Assange ou démon ?

Julain Assange au balcon de l'ambassade d'Equateur à Londres. Photo The Guardian

La spectaculaire apparition de Julian Assange au balcon de l’ambassade d’Equateur à Londres, où il est réfugié, a suscité l’enthousiasme de ses partisans.

 Parmi ses supporteurs, il faut mentionner Adolfo Pérez Escrivel qui, depuis son Prix Nobel de la Paix en 1980, se pense investi d’un magistère moral planétaire. Citons la première partie de son texte :

 « Depuis l’Argentine, nous suivons avec beaucoup de préoccupation les récents évènements internationaux au sujet de la décision souveraine de la République d’Equateur d’accorder l’asile diplomatique à Julian Assange dans le cadre du Droit International.

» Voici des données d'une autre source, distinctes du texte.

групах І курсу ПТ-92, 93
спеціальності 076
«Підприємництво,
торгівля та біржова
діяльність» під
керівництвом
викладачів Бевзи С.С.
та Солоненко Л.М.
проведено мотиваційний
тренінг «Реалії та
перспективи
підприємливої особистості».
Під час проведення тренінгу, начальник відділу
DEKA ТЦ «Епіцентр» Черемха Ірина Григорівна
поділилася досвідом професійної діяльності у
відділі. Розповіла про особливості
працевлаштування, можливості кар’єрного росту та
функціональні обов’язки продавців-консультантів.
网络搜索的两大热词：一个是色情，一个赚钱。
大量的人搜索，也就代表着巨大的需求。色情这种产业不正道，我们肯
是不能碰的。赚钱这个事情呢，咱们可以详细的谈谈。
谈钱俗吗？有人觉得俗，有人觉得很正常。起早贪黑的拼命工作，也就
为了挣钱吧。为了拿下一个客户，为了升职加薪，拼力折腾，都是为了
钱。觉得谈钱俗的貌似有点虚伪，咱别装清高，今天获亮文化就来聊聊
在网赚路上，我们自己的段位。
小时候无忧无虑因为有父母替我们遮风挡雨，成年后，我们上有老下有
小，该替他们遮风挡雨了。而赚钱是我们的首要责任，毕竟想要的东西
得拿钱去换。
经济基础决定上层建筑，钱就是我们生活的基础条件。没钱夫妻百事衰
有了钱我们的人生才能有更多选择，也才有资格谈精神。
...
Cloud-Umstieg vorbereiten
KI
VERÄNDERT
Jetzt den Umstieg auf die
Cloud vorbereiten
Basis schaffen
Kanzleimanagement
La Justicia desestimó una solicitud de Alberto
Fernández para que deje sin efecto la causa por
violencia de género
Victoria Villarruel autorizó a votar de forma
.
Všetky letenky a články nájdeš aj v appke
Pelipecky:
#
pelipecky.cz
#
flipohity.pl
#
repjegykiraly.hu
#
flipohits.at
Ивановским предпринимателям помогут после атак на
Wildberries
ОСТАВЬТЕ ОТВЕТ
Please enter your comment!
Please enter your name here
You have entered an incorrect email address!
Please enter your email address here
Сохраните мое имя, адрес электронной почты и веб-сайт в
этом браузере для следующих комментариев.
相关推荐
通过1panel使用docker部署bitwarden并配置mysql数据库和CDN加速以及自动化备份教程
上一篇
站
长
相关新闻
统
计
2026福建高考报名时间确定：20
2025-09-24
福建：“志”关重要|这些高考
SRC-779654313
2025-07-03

 Le Gouvernement de la République d’Equateur a exprimé les raisons qui l’ont amené à prendre cette décision ; parmi ces raisons, la préoccupation pour la vie même de Julian Assange qui est poursuivi politiquement pour avoir diffusé une information très grave qui a mis en évidence les actions criminelles des Etats-Unis dans les Guerre d’Afghanistan et d’Irak et les actions déjà connues d’intromission à travers ses ambassades dans les affaires intérieures des autres pays. La crainte pour la vie d’Assange est justifiée car déjà aux Etats-Unis on parle d’une éventuelle mise en jugement grâce à la Loi sur l’Espionnage qui inclut la peine de mort. »

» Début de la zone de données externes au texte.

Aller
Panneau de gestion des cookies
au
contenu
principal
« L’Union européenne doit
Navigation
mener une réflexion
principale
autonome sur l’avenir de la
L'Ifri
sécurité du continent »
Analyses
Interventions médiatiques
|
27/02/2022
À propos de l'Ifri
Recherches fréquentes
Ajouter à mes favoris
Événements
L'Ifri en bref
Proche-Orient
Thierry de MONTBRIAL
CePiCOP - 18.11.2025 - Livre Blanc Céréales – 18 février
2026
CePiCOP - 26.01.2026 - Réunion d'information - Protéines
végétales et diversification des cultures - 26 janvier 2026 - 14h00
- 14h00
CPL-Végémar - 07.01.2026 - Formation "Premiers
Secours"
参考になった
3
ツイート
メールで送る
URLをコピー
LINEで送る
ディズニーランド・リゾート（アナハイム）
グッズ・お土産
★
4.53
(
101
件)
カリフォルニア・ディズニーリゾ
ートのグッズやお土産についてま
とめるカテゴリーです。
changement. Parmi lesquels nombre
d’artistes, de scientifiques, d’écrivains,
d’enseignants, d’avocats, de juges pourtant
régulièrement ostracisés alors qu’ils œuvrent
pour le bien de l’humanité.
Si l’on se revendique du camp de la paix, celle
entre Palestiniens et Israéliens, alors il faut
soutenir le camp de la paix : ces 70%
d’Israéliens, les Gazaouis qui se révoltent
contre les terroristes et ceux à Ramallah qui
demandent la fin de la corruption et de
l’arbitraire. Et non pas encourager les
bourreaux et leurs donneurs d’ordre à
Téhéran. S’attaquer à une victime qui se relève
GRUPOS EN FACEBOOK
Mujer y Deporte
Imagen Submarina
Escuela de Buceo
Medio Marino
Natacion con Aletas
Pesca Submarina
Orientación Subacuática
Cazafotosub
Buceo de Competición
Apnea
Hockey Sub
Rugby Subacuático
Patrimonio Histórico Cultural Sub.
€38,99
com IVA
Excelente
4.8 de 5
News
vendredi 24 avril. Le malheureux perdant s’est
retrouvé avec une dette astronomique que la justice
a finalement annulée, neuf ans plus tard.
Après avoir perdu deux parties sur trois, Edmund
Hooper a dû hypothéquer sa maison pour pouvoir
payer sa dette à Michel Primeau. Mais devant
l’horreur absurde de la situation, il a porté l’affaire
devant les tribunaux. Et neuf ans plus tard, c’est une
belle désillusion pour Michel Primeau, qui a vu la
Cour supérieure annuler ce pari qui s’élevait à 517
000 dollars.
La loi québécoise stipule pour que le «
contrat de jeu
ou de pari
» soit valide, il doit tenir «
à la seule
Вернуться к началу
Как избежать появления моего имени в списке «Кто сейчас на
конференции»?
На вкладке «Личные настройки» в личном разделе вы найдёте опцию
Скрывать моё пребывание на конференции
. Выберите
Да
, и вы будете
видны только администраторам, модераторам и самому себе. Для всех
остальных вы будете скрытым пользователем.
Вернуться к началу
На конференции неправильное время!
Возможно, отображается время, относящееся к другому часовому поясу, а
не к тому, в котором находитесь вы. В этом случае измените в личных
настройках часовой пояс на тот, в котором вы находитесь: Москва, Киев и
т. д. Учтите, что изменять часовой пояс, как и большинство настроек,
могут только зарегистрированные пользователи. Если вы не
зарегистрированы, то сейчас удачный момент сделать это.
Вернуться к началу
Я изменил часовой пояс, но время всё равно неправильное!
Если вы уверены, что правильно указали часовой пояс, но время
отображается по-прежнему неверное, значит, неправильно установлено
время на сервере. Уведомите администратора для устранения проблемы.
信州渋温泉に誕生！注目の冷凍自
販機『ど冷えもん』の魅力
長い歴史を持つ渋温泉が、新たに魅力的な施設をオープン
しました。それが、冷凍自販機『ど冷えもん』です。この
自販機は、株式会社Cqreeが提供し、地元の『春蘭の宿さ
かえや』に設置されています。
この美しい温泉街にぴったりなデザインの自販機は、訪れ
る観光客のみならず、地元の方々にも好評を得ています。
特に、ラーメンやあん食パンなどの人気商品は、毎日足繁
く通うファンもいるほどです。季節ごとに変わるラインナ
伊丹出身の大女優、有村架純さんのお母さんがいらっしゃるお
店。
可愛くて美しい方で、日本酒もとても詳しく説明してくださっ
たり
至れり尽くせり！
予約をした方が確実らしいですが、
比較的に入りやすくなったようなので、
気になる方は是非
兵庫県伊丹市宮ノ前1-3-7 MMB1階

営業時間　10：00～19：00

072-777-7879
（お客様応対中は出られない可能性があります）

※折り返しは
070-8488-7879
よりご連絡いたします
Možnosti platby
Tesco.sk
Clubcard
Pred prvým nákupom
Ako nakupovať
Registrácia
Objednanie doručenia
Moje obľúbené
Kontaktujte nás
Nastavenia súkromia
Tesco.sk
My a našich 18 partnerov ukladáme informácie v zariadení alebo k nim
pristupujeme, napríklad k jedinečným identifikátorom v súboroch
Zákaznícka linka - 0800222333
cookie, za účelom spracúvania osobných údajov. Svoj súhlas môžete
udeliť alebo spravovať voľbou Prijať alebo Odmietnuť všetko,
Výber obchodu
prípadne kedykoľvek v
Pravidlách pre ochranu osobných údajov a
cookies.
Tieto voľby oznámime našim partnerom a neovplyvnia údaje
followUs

 D’autres zélateurs tentent d’expliquer pourquoi Assange est fondé à se soustraire à la justice suédoise qui a demandé son extradition à la suite de la plainte de deux femmes pour viol. Ainsi, le député britannique George Galloway nie que les faits reprochés à Assange, même s’ils étaient avérés, puissent être qualifiés de viol : « certains croient que quand vous allez au lit avec quelqu’un, retirez vos vêtements, que vous faites l’amour avec elle et que vous vous endormez, vous êtes dans un jeu sexuel avec elle. Cela peut-être une mauvaise manière de ne pas lui avoir tapé sur l’épaule et lui avoir dit « est-ce que ça te dérange si je recommence ? » Cela peut relever d’un code de conduite sexuelle sordide, mais de quelque manière qu’on le qualifie, ce n’est pas un viol, sauf à priver le mot viol de sens. »

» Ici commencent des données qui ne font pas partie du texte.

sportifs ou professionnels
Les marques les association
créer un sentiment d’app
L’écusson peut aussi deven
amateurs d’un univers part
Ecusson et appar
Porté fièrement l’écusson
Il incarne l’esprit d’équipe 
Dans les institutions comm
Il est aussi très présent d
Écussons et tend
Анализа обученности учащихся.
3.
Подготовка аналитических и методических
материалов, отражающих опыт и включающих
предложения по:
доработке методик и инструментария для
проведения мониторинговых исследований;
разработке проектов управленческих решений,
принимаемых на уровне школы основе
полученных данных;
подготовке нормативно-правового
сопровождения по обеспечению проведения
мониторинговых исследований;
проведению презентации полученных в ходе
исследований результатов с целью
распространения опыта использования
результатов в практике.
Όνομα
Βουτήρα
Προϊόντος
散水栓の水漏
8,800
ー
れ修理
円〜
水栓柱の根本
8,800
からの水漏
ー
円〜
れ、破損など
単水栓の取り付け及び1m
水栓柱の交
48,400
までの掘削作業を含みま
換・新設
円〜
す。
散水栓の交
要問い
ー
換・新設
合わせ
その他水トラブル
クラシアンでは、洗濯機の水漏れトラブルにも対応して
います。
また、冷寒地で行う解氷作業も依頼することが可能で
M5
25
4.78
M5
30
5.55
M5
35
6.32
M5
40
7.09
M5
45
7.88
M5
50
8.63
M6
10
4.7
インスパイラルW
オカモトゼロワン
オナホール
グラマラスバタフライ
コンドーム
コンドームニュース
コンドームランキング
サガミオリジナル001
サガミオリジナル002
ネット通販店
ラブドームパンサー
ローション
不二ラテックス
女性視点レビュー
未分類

 La position de Galloway, qui dénie toute compétence à la justice suédoise, a le mérite de remettre au centre de l’affaire le viol présumé, et non Wikileaks. Il est bon en effet de rappeler :

 Que Julian Assange n’est pas l’objet d’une procédure judiciaire aux Etats-Unis, et encore moins d’une procédure d’extradition ;

 Que la Suède est un Etat de droit, dans laquelle la justice s’efforce de faire son travail avec impartialité ;

 Que deux femmes estiment avoir subi un préjudice et attendent réparation.

 La stratégie de Julian Assange est de se faire passer pour victime en espérant ainsi ne pas avoir à répondre de l’accusation d’agression. Il prétend ne pas comparaître devant la justice suédoise au nom de l’injustice faite à Wikileaks. Ce positionnement de donneur de leçons morales est pour le moins éthiquement douteux.